Aim of the exercise: Reproduce all the lines below word for word, omitting the pictures.

Material provided:
START

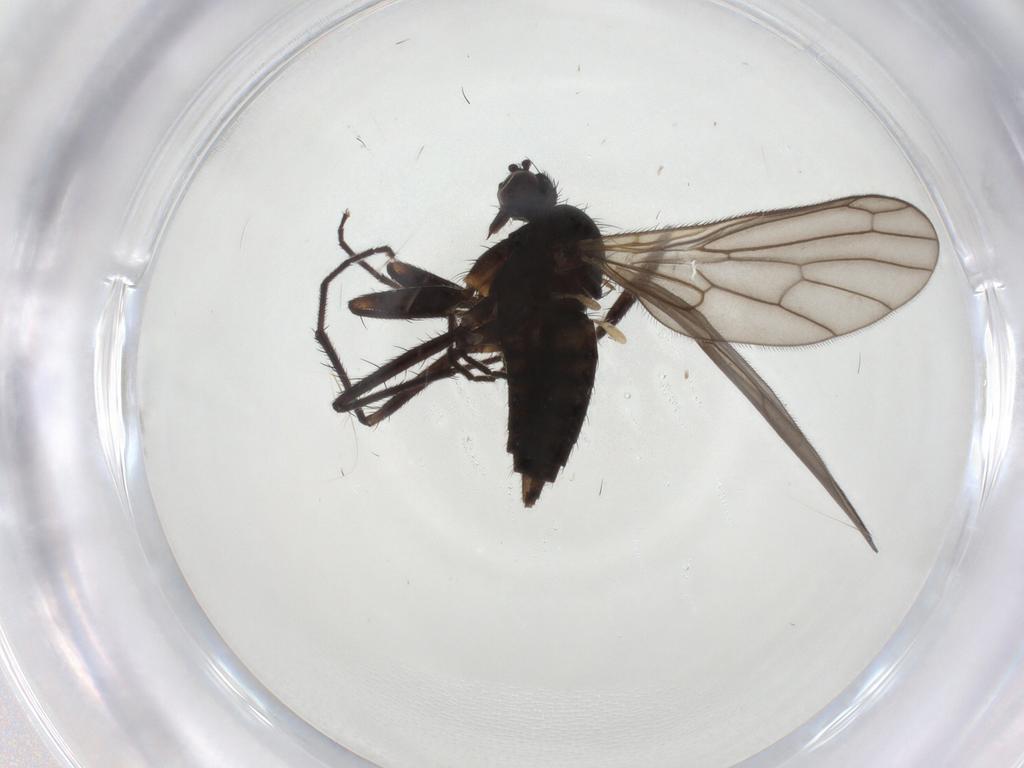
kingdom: Animalia
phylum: Arthropoda
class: Insecta
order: Diptera
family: Empididae
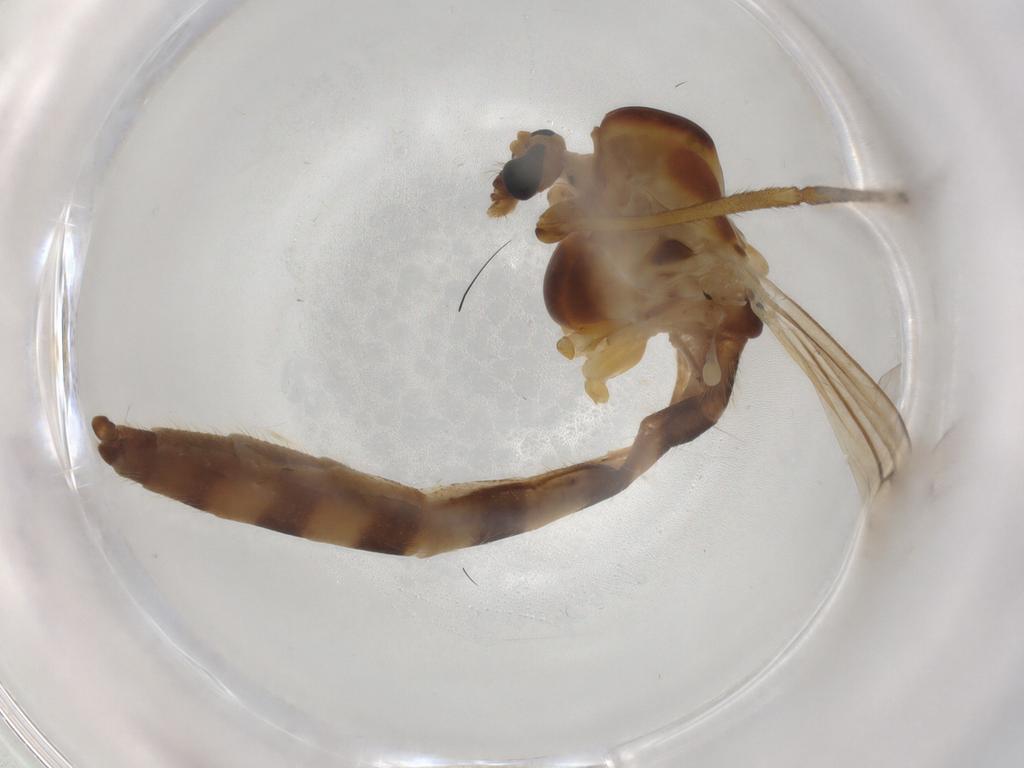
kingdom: Animalia
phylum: Arthropoda
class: Insecta
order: Diptera
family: Chironomidae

END

Response:
kingdom: Animalia
phylum: Arthropoda
class: Insecta
order: Diptera
family: Empididae
kingdom: Animalia
phylum: Arthropoda
class: Insecta
order: Diptera
family: Chironomidae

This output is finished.